# Girls/ladies - what kind of footwear for showing market wethers?



## ProvidenceHill (Sep 9, 2013)

My almost-13-year-old daughter is showing 4-H market wethers for the second year at the county fair. Last year she wore cowboy boots, but they were so slick on the bottom she was worried she would slip and wipe out. All the girls I see at the shows wear fancy cowboy boots, so I think putting her in Timberlands or something might look a little clunky in comparison. What do you girls/ladies wear to show your meat goats?

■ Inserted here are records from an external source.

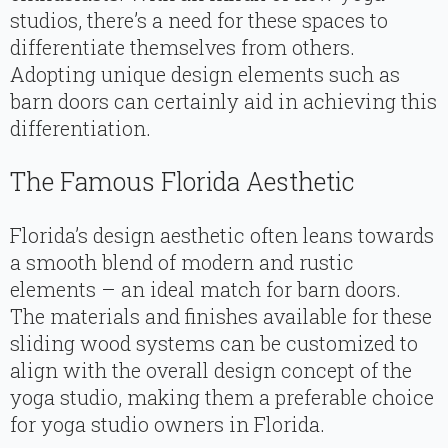
studios, there’s a need for these spaces to
differentiate themselves from others.
Adopting unique design elements such as
barn doors can certainly aid in achieving this
differentiation.
The Famous Florida Aesthetic
Florida’s design aesthetic often leans towards
a smooth blend of modern and rustic
elements – an ideal match for barn doors.
The materials and finishes available for these
sliding wood systems can be customized to
align with the overall design concept of the
yoga studio, making them a preferable choice
for yoga studio owners in Florida.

Any suggestions of a boot that looks nice but has a little traction would be appreciated! She's normally a tennis shoe kind of girl so we're at a bit of a loss.


----------



## Brink4 (Apr 29, 2013)

My daughter wears Justin boots.

She wears different Styles but likes this style the best.


----------



## ProvidenceHill (Sep 9, 2013)

Hmm, those look like they have a lot more tread than the ones she's got. I'll look for some, thanks!


----------



## BrokenArrowRanch (Jun 6, 2013)

Just any pair of Justins with rubber souls should work. Have her wear them around the house to break them in and scuff up the bottoms so they're not so slick.


----------



## HoosierShadow (Apr 20, 2010)

I bought my 8yo a pair of nice boots from.... Show Carnival! She's wore them 3x, 2 have been in muddy situations, and no complaints. I don't know that they have the same style in your daughters size though...

Otherwise, I'd go to someplace like TSC or a boot store and check the bottoms, see what might have more grip and are comfortable. 
I'd definitely stick with a good cowboy boot, even if they aren't fancy.


----------



## RPC (Nov 6, 2009)

My nieces always just wore timberlands but alot of the kids up here do. But that may be our fair.


----------



## loggyacreslivestock (Mar 5, 2013)

My daughter and I wear the same boots as pictured above. But, if you're looking to save a bit of money, you can buy gripping stick ons for the bottom of the boots. I have a pair of boots with the smooth bottom and as long as I am in sawdust or shavings or anything that catches the heel, they don't slide.


----------



## Little-Bits-N-Pieces (Apr 7, 2013)

Might I suggest these?








Or these?








:ROFL:

For market shows, any type of boot is fine


----------



## COgoatLover25 (Dec 23, 2013)

Little-Bits-N-Pieces said:


> Might I suggest these?
> View attachment 96976
> 
> 
> ...


Lovely! :ick:


----------



## ProvidenceHill (Sep 9, 2013)

Oh my!


----------



## Brink4 (Apr 29, 2013)

Lol them shoes are hilarious


----------